Reflecting on Psychology is the master programme of the expertise group Theory and History of Psychology. We study the relations between Psychology (and related disciplines), the subjects they study, and the society and culture that they are part of. We draw our inspiration from History and Philosophy of Science and from Science and Technology Studies.
Theory and History of Psychology, expertise group of the Heymans Institute for Psychological Research
Douwe Draaisma's main interests are history of psychology, neurology and psychiatry, history of time measurement in psychology, the purported relation between autism and delinquency, and autobiographical memory. His latest project deals with revision of memories and its consequences for forensic-psychiatric investigations. Also see his webpage: http://douwedraaisma.nl/en/books
Maarten Derksen has written about the relation between psychology and common sense, about the history of clinical psychology, and about evolutionary psychology. In general he is interested in differences and boundaries in and around psychology. His current research concerns the history of the engineering ideal in psychology and social science: the dream of effective and efficient control over human behaviour.
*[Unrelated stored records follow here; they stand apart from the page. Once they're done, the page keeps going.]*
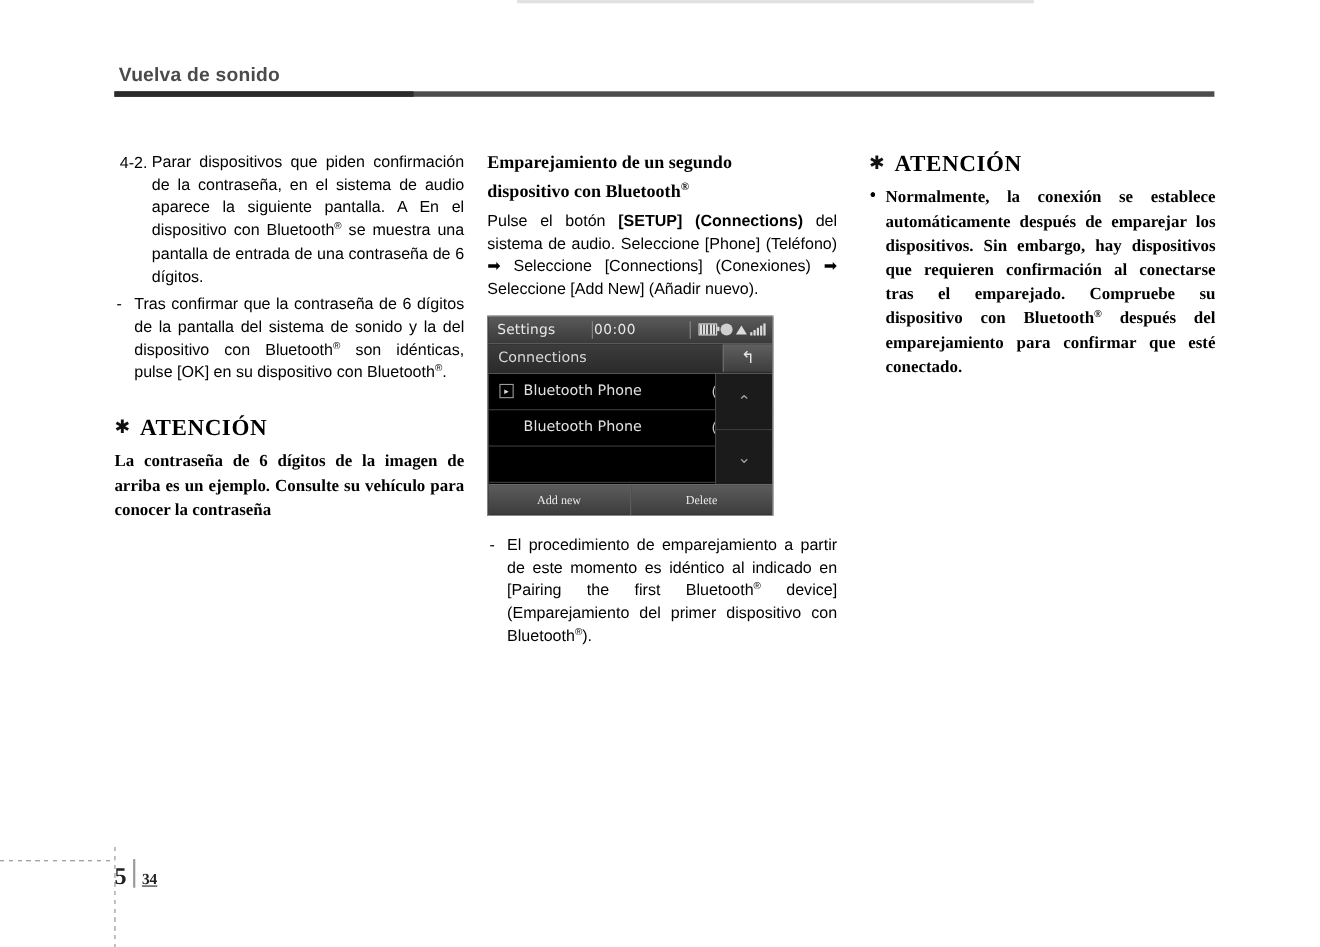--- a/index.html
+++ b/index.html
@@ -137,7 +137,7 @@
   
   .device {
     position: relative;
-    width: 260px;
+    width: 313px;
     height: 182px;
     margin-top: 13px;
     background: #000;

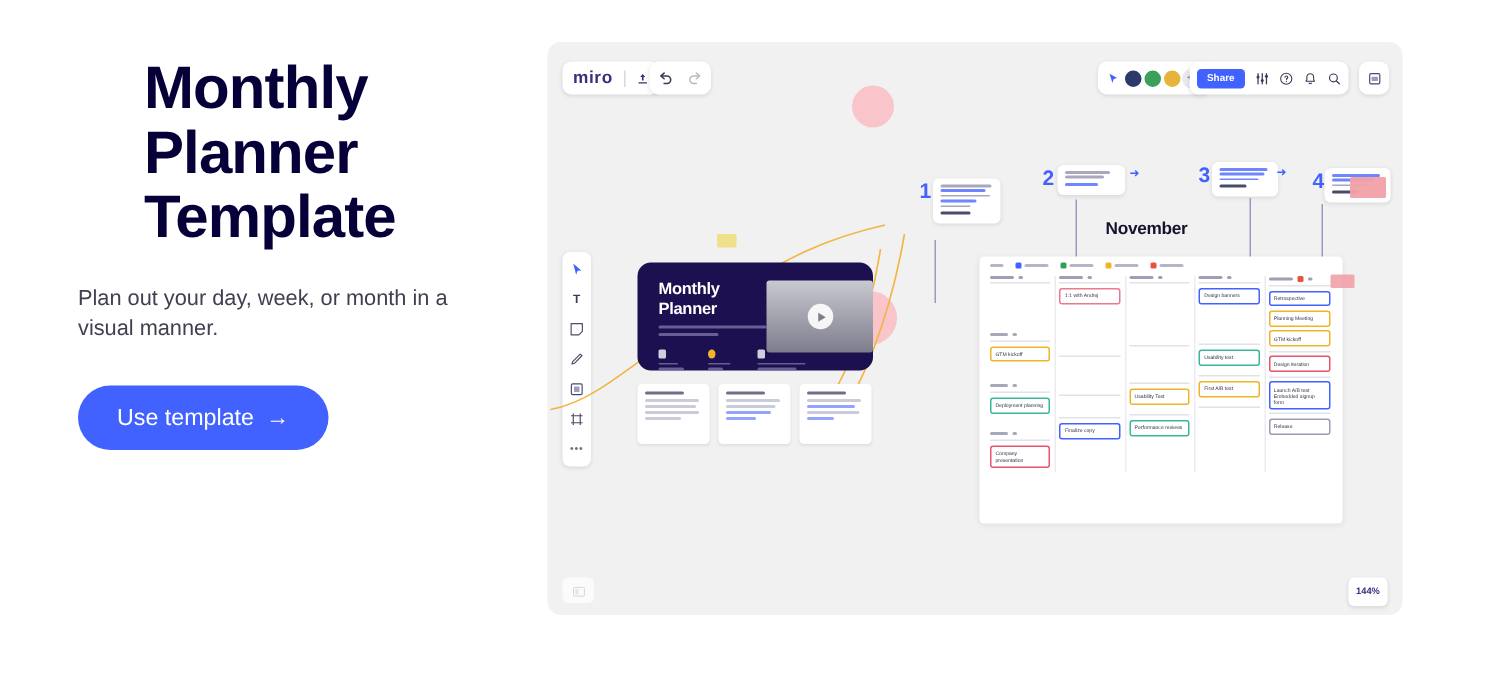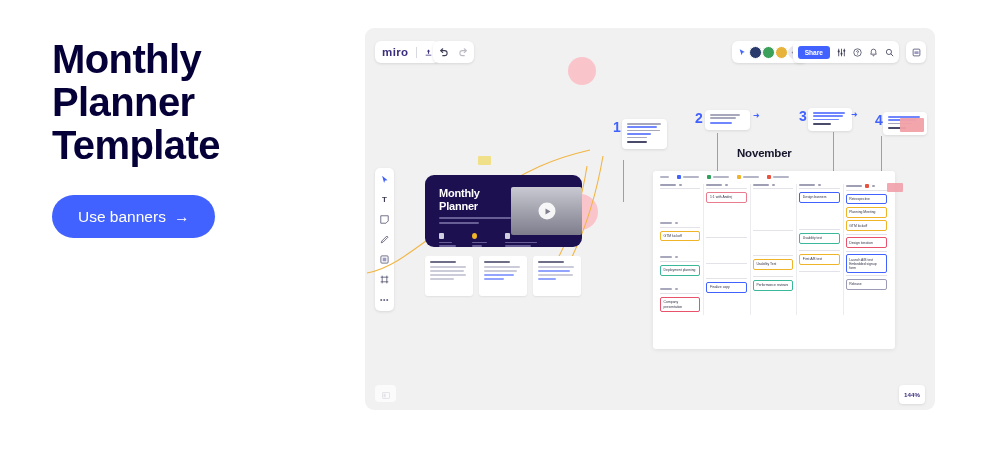--- a/index.html
+++ b/index.html
@@ -15,7 +15,7 @@
   .promo { width: 360px; padding: 38px 0 0 52px; }
   .promo-title {
     font-size: 40px; line-height: 43px; font-weight: 700;
-    color: #050038; letter-spacing: -0.6px; max-width: 270px;
+    color: #050038; letter-spacing: -0.6px; max-width: 270px; margin-left: 44px;
   }
   .promo-sub {
     margin-top: 22px; font-size: 14.5px; line-height: 20px;

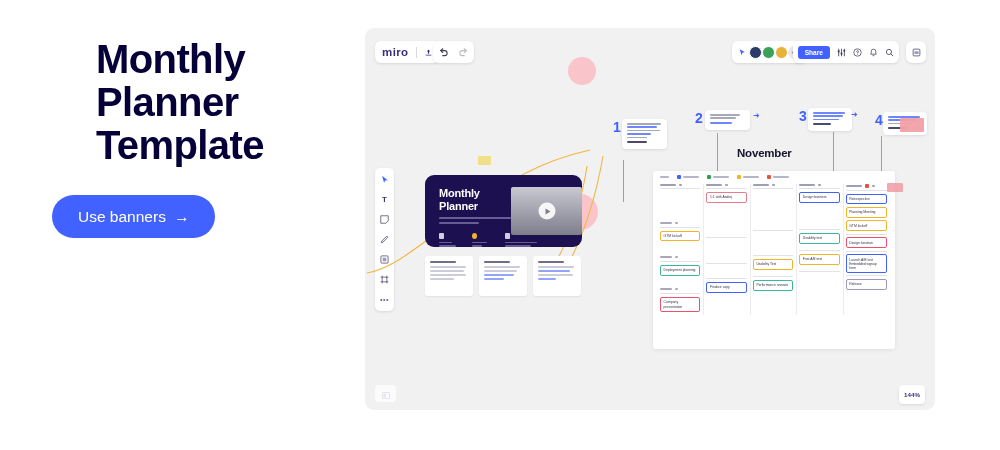--- a/index.html
+++ b/index.html
@@ -150,6 +150,7 @@
 
   <section class="promo">
     <h1 class="promo-title">Monthly Planner Template</h1>
+    <p class="promo-sub">Plan out your day, week, or month in a visual manner.</p>
     <button class="promo-cta">
       <span>Use banners</span>
       <span>→</span>

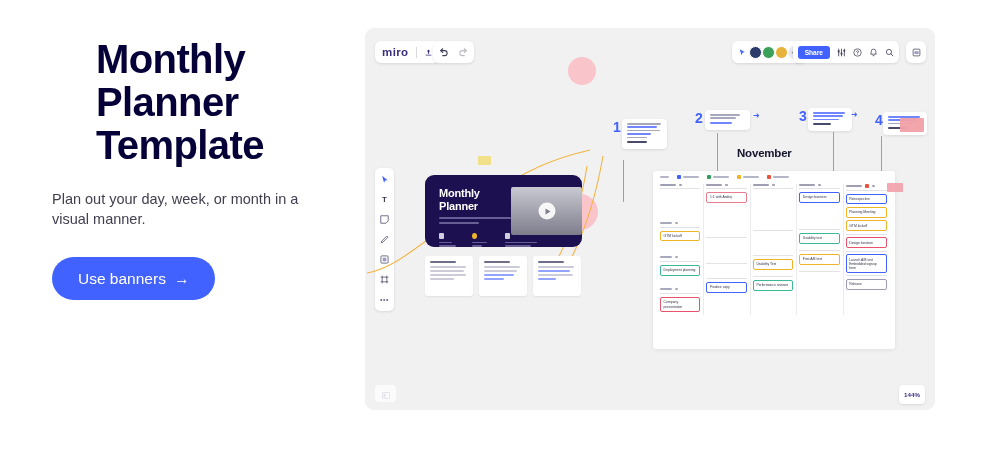--- a/index.html
+++ b/index.html
@@ -152,7 +152,7 @@
     <h1 class="promo-title">Monthly Planner Template</h1>
     <p class="promo-sub">Plan out your day, week, or month in a visual manner.</p>
     <button class="promo-cta">
-      <span>Use banners</span>
+      <span>Use template</span>
       <span>→</span>
     </button>
   </section>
Jonna Brenninkmeijer's research interests concern the impact of the neurosciences. She wrote a dissertation and a book on the influence of neurotechnologies on the self, conducted an ethnographic study of the impact of neuroscience on marketing, and she took part in an extensive European project on the ethical aspects of neuro-enhancement.
Jeremy Trevelyan Burman's main interest is in the popularization of Piaget, and thus how ideas about development have been understood (and also what has been missed). But he is interested more generally in the movement of scientific meaning: over time, across disciplines, between languages, and internationally. Burman’s most popular piece, in this connection, is a historical critique of the popularization of “memes” that was published by Perspectives on Science in 2012. More recently, he has also been pushing for the advancement of methods drawn from the Digital Humanities as a way to formalize discussions of meaning change in the History of Psychology.
Eva Vernooij is a medical anthropologist who uses qualitative research to investigate the social and cultural context of health interventions. She is writing her PhD dissertation based on long-term ethnographic fieldwork in Swaziland about the production and transformation of knowledge practices about HIV/AIDS treatment and prevention. In the master Reflecting on Psychology she teaches qualitative research methods.